Exercise
Using the material that follows, output exactly the lines from the one containing "M342 58 353 82 320 96 310 72Z" through the one containing "M476 543H498V564H475Z", with both ends kept.

Available data
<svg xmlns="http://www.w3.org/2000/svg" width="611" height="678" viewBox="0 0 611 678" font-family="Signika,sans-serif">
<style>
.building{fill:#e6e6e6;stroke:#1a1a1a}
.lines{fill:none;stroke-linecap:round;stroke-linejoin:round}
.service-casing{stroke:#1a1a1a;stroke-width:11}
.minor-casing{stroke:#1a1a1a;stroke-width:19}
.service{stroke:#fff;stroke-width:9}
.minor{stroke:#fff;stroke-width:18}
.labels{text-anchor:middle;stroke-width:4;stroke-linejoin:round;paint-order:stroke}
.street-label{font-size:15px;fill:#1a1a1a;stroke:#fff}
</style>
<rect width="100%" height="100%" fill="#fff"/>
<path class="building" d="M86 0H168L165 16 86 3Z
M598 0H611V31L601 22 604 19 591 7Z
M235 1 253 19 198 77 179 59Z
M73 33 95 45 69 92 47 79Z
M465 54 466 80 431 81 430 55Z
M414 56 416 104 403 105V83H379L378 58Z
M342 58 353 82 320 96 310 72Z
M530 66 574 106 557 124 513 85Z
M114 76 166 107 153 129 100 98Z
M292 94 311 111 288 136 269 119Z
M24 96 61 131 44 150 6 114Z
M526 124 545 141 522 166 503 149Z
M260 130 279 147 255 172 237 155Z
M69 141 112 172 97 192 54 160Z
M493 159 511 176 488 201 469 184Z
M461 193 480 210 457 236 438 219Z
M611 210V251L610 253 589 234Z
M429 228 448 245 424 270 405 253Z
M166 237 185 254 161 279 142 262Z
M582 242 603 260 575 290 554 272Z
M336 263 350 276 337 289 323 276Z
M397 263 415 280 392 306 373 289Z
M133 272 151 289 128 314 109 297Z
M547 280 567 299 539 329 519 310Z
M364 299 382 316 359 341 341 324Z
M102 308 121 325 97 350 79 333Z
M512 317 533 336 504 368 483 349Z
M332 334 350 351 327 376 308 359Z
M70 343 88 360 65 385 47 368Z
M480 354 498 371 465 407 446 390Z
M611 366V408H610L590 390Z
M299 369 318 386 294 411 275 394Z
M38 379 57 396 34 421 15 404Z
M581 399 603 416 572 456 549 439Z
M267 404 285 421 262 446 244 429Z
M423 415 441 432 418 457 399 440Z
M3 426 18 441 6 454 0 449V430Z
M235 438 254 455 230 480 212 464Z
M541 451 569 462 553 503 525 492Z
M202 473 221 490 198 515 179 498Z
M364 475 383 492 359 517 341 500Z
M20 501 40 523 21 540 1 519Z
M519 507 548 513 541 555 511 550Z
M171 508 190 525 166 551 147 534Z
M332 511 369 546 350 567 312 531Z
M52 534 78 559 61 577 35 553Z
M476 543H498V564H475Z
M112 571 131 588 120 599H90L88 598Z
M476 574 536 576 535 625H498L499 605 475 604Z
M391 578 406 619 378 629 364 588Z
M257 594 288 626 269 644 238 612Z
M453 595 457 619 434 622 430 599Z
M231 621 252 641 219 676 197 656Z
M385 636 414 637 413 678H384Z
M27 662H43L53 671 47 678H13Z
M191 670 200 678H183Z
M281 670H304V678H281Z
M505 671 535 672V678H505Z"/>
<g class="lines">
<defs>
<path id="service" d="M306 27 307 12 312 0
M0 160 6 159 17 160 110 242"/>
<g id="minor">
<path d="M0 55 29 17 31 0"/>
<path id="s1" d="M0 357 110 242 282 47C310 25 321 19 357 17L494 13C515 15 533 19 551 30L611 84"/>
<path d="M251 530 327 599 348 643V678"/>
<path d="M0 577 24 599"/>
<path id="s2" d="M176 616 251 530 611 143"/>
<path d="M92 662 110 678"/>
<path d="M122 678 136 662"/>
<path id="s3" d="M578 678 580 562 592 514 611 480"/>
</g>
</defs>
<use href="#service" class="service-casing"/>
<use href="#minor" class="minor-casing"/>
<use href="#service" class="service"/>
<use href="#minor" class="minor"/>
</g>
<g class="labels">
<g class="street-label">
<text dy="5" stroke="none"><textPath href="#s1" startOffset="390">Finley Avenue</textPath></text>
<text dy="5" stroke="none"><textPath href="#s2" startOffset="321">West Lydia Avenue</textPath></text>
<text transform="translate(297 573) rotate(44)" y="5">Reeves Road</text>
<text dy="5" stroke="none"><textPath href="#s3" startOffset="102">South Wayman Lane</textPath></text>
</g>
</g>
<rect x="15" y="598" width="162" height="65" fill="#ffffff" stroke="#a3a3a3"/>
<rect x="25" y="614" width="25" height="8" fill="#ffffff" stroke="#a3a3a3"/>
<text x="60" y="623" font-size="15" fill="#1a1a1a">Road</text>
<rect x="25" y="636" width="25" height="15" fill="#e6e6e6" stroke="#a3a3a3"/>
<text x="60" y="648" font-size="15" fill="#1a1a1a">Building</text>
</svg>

Result of this exercise
M342 58 353 82 320 96 310 72Z
M530 66 574 106 557 124 513 85Z
M114 76 166 107 153 129 100 98Z
M292 94 311 111 288 136 269 119Z
M24 96 61 131 44 150 6 114Z
M526 124 545 141 522 166 503 149Z
M260 130 279 147 255 172 237 155Z
M69 141 112 172 97 192 54 160Z
M493 159 511 176 488 201 469 184Z
M461 193 480 210 457 236 438 219Z
M611 210V251L610 253 589 234Z
M429 228 448 245 424 270 405 253Z
M166 237 185 254 161 279 142 262Z
M582 242 603 260 575 290 554 272Z
M336 263 350 276 337 289 323 276Z
M397 263 415 280 392 306 373 289Z
M133 272 151 289 128 314 109 297Z
M547 280 567 299 539 329 519 310Z
M364 299 382 316 359 341 341 324Z
M102 308 121 325 97 350 79 333Z
M512 317 533 336 504 368 483 349Z
M332 334 350 351 327 376 308 359Z
M70 343 88 360 65 385 47 368Z
M480 354 498 371 465 407 446 390Z
M611 366V408H610L590 390Z
M299 369 318 386 294 411 275 394Z
M38 379 57 396 34 421 15 404Z
M581 399 603 416 572 456 549 439Z
M267 404 285 421 262 446 244 429Z
M423 415 441 432 418 457 399 440Z
M3 426 18 441 6 454 0 449V430Z
M235 438 254 455 230 480 212 464Z
M541 451 569 462 553 503 525 492Z
M202 473 221 490 198 515 179 498Z
M364 475 383 492 359 517 341 500Z
M20 501 40 523 21 540 1 519Z
M519 507 548 513 541 555 511 550Z
M171 508 190 525 166 551 147 534Z
M332 511 369 546 350 567 312 531Z
M52 534 78 559 61 577 35 553Z
M476 543H498V564H475Z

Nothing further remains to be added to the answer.